The detailed crystal and electronic structures of the cotunnite-type ZrO2

Abstract

Abstract The detailed crystal and orbital-decomposed electronic structures of cotunnite-type ZrO2 have been investigated by using the first-principles projector augmented wave (PAW) potential within the generalized gradient approximation as well as taking into account on-site Coulomb repulsive interaction (GGA+U). The optimized structure shows that the O I and O II anions are surrounded by an arbitrary tetrahedron of four Zr cations and an arbitrary pentahedron of five Zr cations, respectively, in turn, the Zr cation is surrounded by an arbitrary tetrakaidecahedron formed by nine oxygen ligands. Although one more Zr cation is coordinated to O II , the larger bond lengths between O II and its adjacent five Zr cations ( d O II − Zr ) than those between O I and its adjacent four Zr cations ( d O I − Zr ) makes density of states (DOS) of s and three p ( p x , p y and p z ) states of the O II anion driving down in lower energy region and driving up in higher energy region.
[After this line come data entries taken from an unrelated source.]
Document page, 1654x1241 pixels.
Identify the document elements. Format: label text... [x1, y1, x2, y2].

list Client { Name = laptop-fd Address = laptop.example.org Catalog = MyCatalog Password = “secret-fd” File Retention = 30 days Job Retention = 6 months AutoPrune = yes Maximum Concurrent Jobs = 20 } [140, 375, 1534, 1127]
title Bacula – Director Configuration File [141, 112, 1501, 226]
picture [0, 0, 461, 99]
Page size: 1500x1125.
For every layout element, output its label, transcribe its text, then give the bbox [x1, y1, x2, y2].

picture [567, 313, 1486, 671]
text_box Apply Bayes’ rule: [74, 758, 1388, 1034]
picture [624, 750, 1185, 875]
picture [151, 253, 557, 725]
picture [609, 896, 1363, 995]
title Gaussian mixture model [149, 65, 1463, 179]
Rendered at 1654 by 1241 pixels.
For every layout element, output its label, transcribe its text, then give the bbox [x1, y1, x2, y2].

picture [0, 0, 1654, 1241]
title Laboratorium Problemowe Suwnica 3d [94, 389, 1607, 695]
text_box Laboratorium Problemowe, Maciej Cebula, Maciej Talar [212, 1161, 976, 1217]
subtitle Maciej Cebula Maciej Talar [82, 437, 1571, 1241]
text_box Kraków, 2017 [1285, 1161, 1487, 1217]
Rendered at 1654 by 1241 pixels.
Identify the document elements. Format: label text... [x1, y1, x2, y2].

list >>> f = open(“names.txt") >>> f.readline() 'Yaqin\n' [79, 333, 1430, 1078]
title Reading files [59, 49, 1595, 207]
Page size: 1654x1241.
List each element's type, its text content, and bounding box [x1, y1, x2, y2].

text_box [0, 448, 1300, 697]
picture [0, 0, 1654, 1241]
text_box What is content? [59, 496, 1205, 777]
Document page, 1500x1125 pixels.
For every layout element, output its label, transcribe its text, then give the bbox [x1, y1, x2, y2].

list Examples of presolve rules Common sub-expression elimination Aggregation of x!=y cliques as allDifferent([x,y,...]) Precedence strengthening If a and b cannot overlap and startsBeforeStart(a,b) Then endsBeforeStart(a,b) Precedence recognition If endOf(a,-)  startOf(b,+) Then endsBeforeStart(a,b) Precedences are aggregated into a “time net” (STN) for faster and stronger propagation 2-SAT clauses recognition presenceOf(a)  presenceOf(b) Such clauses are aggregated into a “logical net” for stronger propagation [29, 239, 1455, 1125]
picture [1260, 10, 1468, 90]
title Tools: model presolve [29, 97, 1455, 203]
No crystal-field splitting is observed between three p ( p x , p y and p z ) states of anions O I and O II (between three p ( p x , p y and p z ) states and five d ( d xy , d yz , d xz , d z 2 and d x 2 - y 2 ) states of cation Zr) is resulted from the arrangements of the surrounding cations (anions) do not have any symmetry. The additional covalent character upon Zr–O ionic bonds is attributed to the hybridization of itinerant Zr(5s) and less filled Zr(4d) states to the separated O(2s) and O(2p) states.